À J-4 du vote à bulletin secret décrété par l’Employment Relations Tribunal (ERT), l’appel est lancé aux employés de la SICOM pour se rendre aux urnes ce lundi pour exprimer leur choix lors du vote à bulletin secret qui se déroulera au siège de la SICOM, de 9 h 30 à 15 h30. Ce scrutin sera supervisé par l’ERT.
« Montrons-nous solidaires », tel est l’appel lancé par l’ensemble de la classe syndicale et la Federation of Parastatal Bodies & Other Unions (FPBOU) à laquelle est affiliée la SICOM Employees Union (SICOMEU) qui tente, depuis un an, d’accéder à la reconnaissance syndicale par la direction du groupe SICOM. En conférence de presse hier, les dirigeants de la SICOMEU et ceux de la FPBOU, ont exhorté les employés à participer à l’exercice de vote à bulletin secret, qui sera déterminant pour trancher de manière définitive sur la question de la reconnaissance syndicale.
Comme son nom l’indique, le vote à bulletin secret servira à recueillir les votes des employés de la SICOM, de manière anonyme, qui accordent ou pas leur soutien au syndicat.

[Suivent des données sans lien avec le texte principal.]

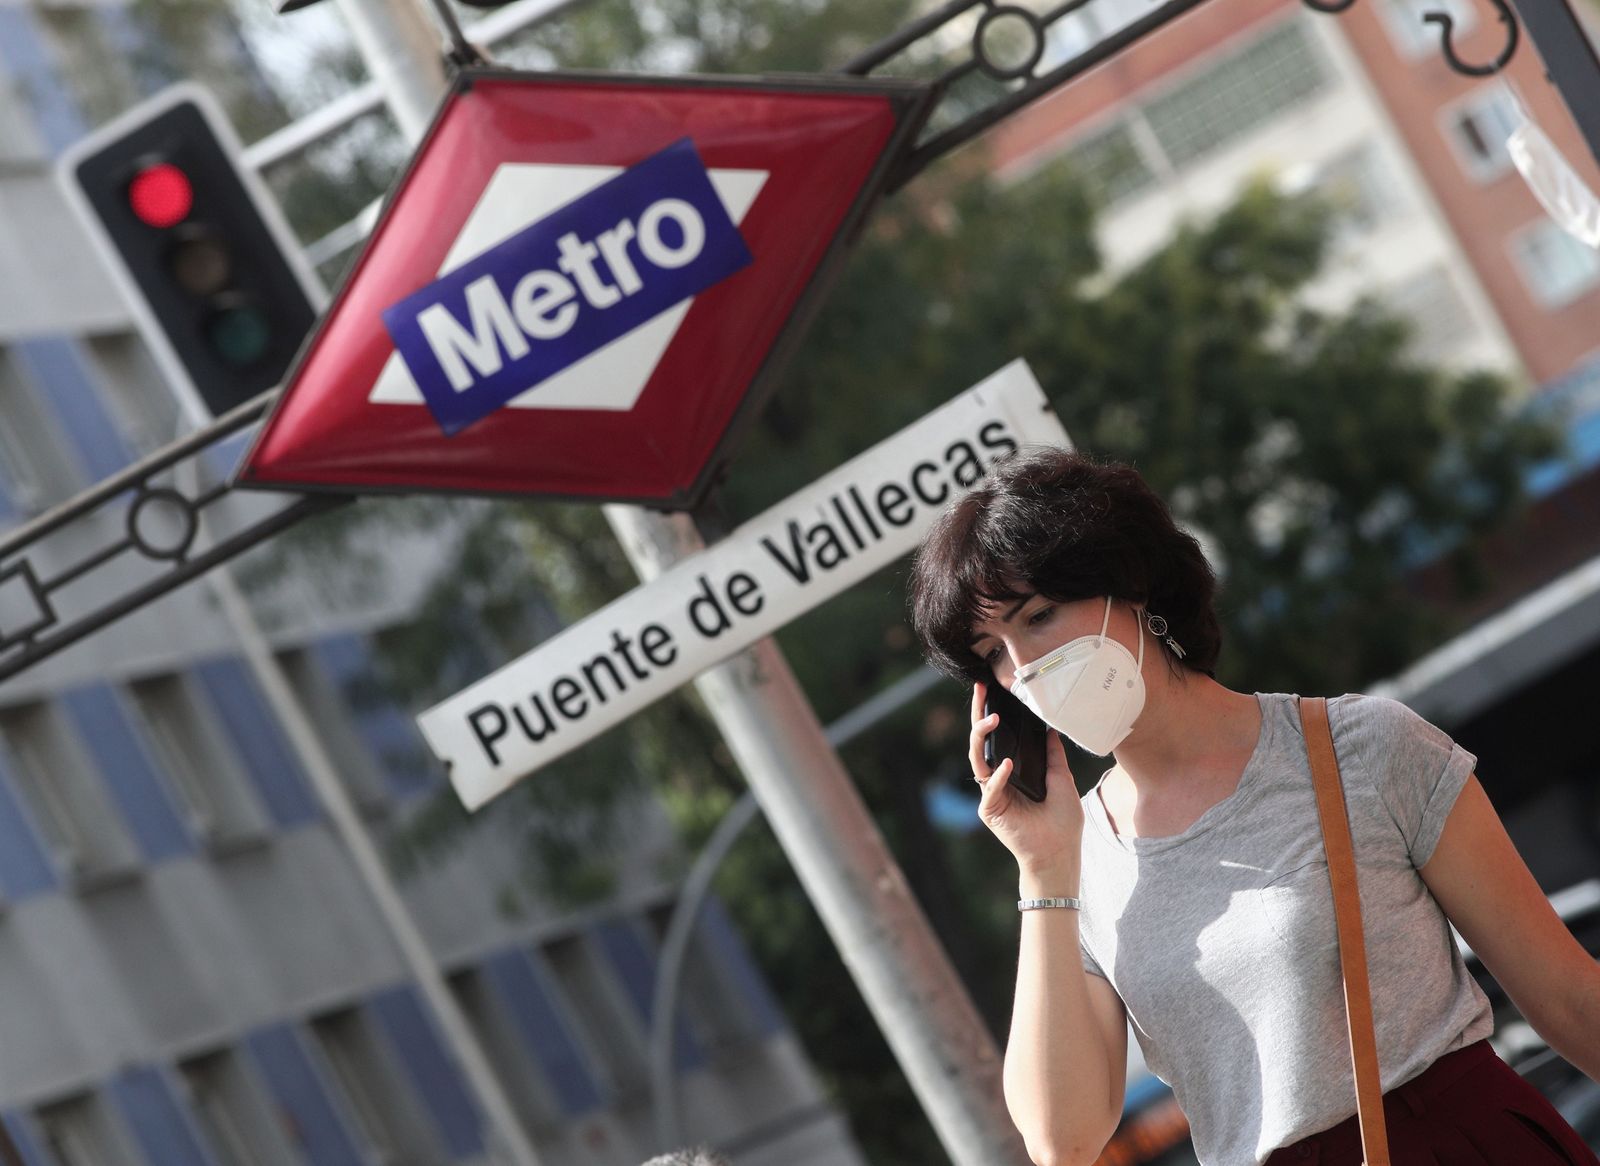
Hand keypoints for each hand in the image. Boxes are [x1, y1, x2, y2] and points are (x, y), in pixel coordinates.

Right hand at [970, 680, 1084, 878]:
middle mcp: (998, 779)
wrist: (1060, 853)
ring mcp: (991, 794)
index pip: (998, 737)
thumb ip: (1054, 755)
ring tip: (991, 720)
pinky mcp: (990, 810)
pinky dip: (998, 776)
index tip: (992, 689)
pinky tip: (1007, 764)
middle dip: (979, 715)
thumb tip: (1051, 728)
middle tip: (981, 691)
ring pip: (977, 759)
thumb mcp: (1062, 779)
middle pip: (982, 742)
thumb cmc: (1063, 821)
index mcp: (1013, 770)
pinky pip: (990, 788)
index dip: (993, 714)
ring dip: (982, 737)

Le counting – qui prendrait une heure – débutera juste après la fermeture des urnes. L’annonce des résultats sera faite le même jour et le Tribunal siègera le lendemain pour l’annonce de l’ordre en question.

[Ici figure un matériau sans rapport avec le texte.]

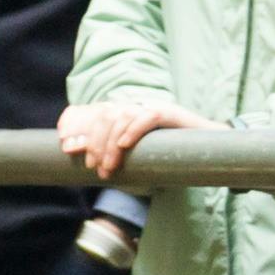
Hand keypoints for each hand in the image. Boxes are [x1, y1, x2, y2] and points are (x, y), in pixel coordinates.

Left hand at [57, 94, 202, 180]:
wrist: (208, 149)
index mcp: (126, 113)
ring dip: (111, 145)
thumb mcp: (136, 156)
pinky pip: (147, 117)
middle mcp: (136, 105)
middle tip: (96, 168)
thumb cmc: (168, 155)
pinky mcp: (170, 113)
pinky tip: (124, 146)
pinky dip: (132, 131)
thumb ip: (114, 155)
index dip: (79, 128)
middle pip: (106, 116)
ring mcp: (152, 107)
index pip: (96, 114)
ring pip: (122, 117)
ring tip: (109, 168)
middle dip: (95, 143)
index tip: (66, 148)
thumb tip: (85, 160)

Ce processus, garanti par la loi, doit se faire en toute liberté et sans aucune ingérence ou tentative d’intimidation. Mais aux dires du syndicat, il subsisterait au sein de la compagnie « un sentiment de frayeur » en marge du scrutin de lundi.
Sous l’article 31 de l’Employment Relations Act concernant la « Protection against Discrimination and victimisation », il est écrit que « No person shall a) require another person seeking employment not to join a trade union of his own choice ; to give up membership of a trade union ; not to exercise any right under this Act (NdlR: l’Employment Relations Act) ; not to participate in any proceedings taken or held for the purposes of this Act» (NdlR : dans ce cas précis, le vote à bulletin secret). Toujours selon la loi, tout contrevenant commettant un délit dans ce sens pourrait être passible d’une amende n’excédant pas Rs 100 000.